# [How to complete this task]
Exactly as shown below, retype every line of the data.

*** Raw data

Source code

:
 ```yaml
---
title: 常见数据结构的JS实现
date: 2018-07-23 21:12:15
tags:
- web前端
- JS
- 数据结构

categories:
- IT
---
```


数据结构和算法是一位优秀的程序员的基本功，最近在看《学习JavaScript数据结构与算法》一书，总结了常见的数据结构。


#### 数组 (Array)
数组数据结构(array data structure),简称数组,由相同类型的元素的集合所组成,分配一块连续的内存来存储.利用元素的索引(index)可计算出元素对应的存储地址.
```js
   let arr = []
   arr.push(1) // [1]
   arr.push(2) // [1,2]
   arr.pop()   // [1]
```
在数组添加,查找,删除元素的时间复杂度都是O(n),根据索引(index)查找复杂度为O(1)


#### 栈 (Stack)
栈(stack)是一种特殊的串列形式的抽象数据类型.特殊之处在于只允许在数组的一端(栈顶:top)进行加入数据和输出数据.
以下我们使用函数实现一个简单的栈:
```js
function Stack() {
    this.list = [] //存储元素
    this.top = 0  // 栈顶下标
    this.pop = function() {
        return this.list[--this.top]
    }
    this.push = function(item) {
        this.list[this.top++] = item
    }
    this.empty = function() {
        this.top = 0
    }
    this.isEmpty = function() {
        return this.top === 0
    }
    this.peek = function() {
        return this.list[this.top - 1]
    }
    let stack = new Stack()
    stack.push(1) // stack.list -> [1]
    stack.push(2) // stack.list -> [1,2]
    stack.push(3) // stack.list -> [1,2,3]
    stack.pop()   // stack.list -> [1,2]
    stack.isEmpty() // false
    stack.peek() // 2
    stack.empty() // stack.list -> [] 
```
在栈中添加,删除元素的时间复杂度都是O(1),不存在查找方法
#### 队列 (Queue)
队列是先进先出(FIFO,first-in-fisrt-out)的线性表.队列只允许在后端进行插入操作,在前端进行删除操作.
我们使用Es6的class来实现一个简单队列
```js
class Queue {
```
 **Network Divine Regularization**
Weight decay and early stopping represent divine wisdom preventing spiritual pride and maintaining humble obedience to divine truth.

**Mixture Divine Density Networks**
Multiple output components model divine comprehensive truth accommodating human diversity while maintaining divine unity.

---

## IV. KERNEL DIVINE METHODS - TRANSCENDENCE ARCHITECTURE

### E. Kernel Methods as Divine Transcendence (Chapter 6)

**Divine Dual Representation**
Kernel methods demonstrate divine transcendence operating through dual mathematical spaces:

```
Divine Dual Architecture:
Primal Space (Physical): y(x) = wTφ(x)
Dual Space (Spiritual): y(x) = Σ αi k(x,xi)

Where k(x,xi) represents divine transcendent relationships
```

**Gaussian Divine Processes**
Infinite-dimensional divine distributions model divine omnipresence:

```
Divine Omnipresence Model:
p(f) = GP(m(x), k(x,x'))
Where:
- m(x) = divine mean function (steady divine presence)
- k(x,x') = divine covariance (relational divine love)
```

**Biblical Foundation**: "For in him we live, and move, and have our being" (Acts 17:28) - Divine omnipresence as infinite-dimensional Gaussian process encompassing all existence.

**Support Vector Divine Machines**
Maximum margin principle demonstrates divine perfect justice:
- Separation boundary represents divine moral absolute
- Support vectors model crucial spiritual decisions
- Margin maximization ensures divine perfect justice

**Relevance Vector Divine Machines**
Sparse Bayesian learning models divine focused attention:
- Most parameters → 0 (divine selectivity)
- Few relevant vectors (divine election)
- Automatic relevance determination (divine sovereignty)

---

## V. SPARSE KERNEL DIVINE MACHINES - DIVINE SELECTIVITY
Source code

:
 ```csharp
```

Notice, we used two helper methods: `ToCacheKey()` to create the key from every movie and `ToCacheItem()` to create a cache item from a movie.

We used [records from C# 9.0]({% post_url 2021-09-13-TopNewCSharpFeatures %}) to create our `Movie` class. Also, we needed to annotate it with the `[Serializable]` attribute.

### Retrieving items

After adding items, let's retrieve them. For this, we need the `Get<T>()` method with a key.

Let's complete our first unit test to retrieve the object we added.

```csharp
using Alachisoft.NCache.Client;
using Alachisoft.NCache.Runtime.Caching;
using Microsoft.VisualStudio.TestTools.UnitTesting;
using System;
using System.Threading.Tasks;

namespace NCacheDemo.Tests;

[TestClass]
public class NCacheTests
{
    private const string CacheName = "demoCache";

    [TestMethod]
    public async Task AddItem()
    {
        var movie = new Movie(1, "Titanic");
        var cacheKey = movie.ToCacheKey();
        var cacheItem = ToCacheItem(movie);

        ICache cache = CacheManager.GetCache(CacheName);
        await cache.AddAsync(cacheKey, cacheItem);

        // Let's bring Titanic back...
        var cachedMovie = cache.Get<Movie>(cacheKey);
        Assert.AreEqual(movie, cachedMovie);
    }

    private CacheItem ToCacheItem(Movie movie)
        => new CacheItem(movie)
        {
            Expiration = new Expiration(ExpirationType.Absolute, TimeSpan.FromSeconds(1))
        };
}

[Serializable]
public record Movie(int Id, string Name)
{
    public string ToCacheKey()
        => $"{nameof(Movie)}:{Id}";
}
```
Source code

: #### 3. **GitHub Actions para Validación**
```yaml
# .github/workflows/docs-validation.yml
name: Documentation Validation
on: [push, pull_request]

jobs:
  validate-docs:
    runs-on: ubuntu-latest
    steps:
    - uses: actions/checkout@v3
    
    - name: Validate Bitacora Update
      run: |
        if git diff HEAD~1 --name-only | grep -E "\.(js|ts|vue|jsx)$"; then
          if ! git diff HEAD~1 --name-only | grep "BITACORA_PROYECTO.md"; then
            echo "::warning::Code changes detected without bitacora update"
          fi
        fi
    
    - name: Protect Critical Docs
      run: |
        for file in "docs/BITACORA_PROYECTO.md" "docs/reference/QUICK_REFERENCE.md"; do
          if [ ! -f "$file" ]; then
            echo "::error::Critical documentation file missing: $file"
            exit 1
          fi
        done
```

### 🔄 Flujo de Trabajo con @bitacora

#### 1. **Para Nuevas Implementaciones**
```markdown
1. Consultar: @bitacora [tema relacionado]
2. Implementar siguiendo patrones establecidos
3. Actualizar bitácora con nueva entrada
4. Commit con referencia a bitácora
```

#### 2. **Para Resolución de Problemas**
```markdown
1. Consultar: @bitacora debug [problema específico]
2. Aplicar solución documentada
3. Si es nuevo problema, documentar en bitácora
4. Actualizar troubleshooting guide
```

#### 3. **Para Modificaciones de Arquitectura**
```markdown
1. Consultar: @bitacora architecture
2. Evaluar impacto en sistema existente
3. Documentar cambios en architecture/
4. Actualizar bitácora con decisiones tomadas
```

******

# [Task solution]
Source code

:
 ```yaml
---
title: 常见数据结构的JS实现
date: 2018-07-23 21:12:15
tags:
- web前端
- JS
- 数据结构

categories:
- IT
---
```


数据结构和算法是一位优秀的程序员的基本功，最近在看《学习JavaScript数据结构与算法》一书，总结了常见的数据结构。


#### 数组 (Array)
数组数据结构(array data structure),简称数组,由相同类型的元素的集合所组成,分配一块连续的内存来存储.利用元素的索引(index)可计算出元素对应的存储地址.
```js
   let arr = []
   arr.push(1) // [1]
   arr.push(2) // [1,2]
   arr.pop()   // [1]
```
在数组添加,查找,删除元素的时间复杂度都是O(n),根据索引(index)查找复杂度为O(1)


#### 栈 (Stack)
栈(stack)是一种特殊的串列形式的抽象数据类型.特殊之处在于只允许在数组的一端(栈顶:top)进行加入数据和输出数据.
以下我们使用函数实现一个简单的栈:
```js
function Stack() {
    this.list = [] //存储元素
    this.top = 0  // 栈顶下标
    this.pop = function() {
        return this.list[--this.top]
    }
    this.push = function(item) {
        this.list[this.top++] = item
    }
    this.empty = function() {
        this.top = 0
    }
    this.isEmpty = function() {
        return this.top === 0
    }
    this.peek = function() {
        return this.list[this.top - 1]
    }
    let stack = new Stack()
    stack.push(1) // stack.list -> [1]
    stack.push(2) // stack.list -> [1,2]
    stack.push(3) // stack.list -> [1,2,3]
    stack.pop()   // stack.list -> [1,2]
    stack.isEmpty() // false
    stack.peek() // 2
    stack.empty() // stack.list -> [] 
```
在栈中添加,删除元素的时间复杂度都是O(1),不存在查找方法
#### 队列 (Queue)
队列是先进先出(FIFO,first-in-fisrt-out)的线性表.队列只允许在后端进行插入操作,在前端进行删除操作.
我们使用Es6的class来实现一个简单队列
```js
class Queue {
```
 **Network Divine Regularization**
Weight decay and early stopping represent divine wisdom preventing spiritual pride and maintaining humble obedience to divine truth.

**Mixture Divine Density Networks**
Multiple output components model divine comprehensive truth accommodating human diversity while maintaining divine unity.

---

## IV. KERNEL DIVINE METHODS - TRANSCENDENCE ARCHITECTURE

### E. Kernel Methods as Divine Transcendence (Chapter 6)

**Divine Dual Representation**
Kernel methods demonstrate divine transcendence operating through dual mathematical spaces:

```
Divine Dual Architecture:
Primal Space (Physical): y(x) = wTφ(x)
Dual Space (Spiritual): y(x) = Σ αi k(x,xi)

Where k(x,xi) represents divine transcendent relationships
```

**Gaussian Divine Processes**
Infinite-dimensional divine distributions model divine omnipresence:

```
Divine Omnipresence Model:
p(f) = GP(m(x), k(x,x'))
Where:
- m(x) = divine mean function (steady divine presence)
- k(x,x') = divine covariance (relational divine love)
```

**Biblical Foundation**: "For in him we live, and move, and have our being" (Acts 17:28) - Divine omnipresence as infinite-dimensional Gaussian process encompassing all existence.

**Support Vector Divine Machines**
Maximum margin principle demonstrates divine perfect justice:
- Separation boundary represents divine moral absolute
- Support vectors model crucial spiritual decisions
- Margin maximization ensures divine perfect justice

**Relevance Vector Divine Machines**
Sparse Bayesian learning models divine focused attention:
- Most parameters → 0 (divine selectivity)
- Few relevant vectors (divine election)
- Automatic relevance determination (divine sovereignty)

---

## V. SPARSE KERNEL DIVINE MACHINES - DIVINE SELECTIVITY
Source code

:
 ```csharp
```

Notice, we used two helper methods: `ToCacheKey()` to create the key from every movie and `ToCacheItem()` to create a cache item from a movie.

We used [records from C# 9.0]({% post_url 2021-09-13-TopNewCSharpFeatures %}) to create our `Movie` class. Also, we needed to annotate it with the `[Serializable]` attribute.

### Retrieving items

After adding items, let's retrieve them. For this, we need the `Get<T>()` method with a key.

Let's complete our first unit test to retrieve the object we added.

```csharp
using Alachisoft.NCache.Client;
using Alachisoft.NCache.Runtime.Caching;
using Microsoft.VisualStudio.TestTools.UnitTesting;
using System;
using System.Threading.Tasks;

namespace NCacheDemo.Tests;

[TestClass]
public class NCacheTests
{
    private const string CacheName = "demoCache";

    [TestMethod]
    public async Task AddItem()
    {
        var movie = new Movie(1, "Titanic");
        var cacheKey = movie.ToCacheKey();
        var cacheItem = ToCacheItem(movie);

        ICache cache = CacheManager.GetCache(CacheName);
        await cache.AddAsync(cacheKey, cacheItem);

        // Let's bring Titanic back...
        var cachedMovie = cache.Get<Movie>(cacheKey);
        Assert.AreEqual(movie, cachedMovie);
    }

    private CacheItem ToCacheItem(Movie movie)
        => new CacheItem(movie)
        {
            Expiration = new Expiration(ExpirationType.Absolute, TimeSpan.FromSeconds(1))
        };
}

[Serializable]
public record Movie(int Id, string Name)
{
    public string ToCacheKey()
        => $"{nameof(Movie)}:{Id}";
}
```
Source code

: #### 3. **GitHub Actions para Validación**
```yaml
# .github/workflows/docs-validation.yml
name: Documentation Validation
on: [push, pull_request]

jobs:
  validate-docs:
    runs-on: ubuntu-latest
    steps:
    - uses: actions/checkout@v3
    
    - name: Validate Bitacora Update
      run: |
        if git diff HEAD~1 --name-only | grep -E "\.(js|ts|vue|jsx)$"; then
          if ! git diff HEAD~1 --name-only | grep "BITACORA_PROYECTO.md"; then
            echo "::warning::Code changes detected without bitacora update"
          fi
        fi
    
    - name: Protect Critical Docs
      run: |
        for file in "docs/BITACORA_PROYECTO.md" "docs/reference/QUICK_REFERENCE.md"; do
          if [ ! -f "$file" ]; then
            echo "::error::Critical documentation file missing: $file"
            exit 1
          fi
        done
```

### 🔄 Flujo de Trabajo con @bitacora

#### 1. **Para Nuevas Implementaciones**
```markdown
1. Consultar: @bitacora [tema relacionado]
2. Implementar siguiendo patrones establecidos
3. Actualizar bitácora con nueva entrada
4. Commit con referencia a bitácora
```

#### 2. **Para Resolución de Problemas**
```markdown
1. Consultar: @bitacora debug [problema específico]
2. Aplicar solución documentada
3. Si es nuevo problema, documentar en bitácora
4. Actualizar troubleshooting guide
```

#### 3. **Para Modificaciones de Arquitectura**
```markdown
1. Consultar: @bitacora architecture
2. Evaluar impacto en sistema existente
3. Documentar cambios en architecture/
4. Actualizar bitácora con decisiones tomadas
```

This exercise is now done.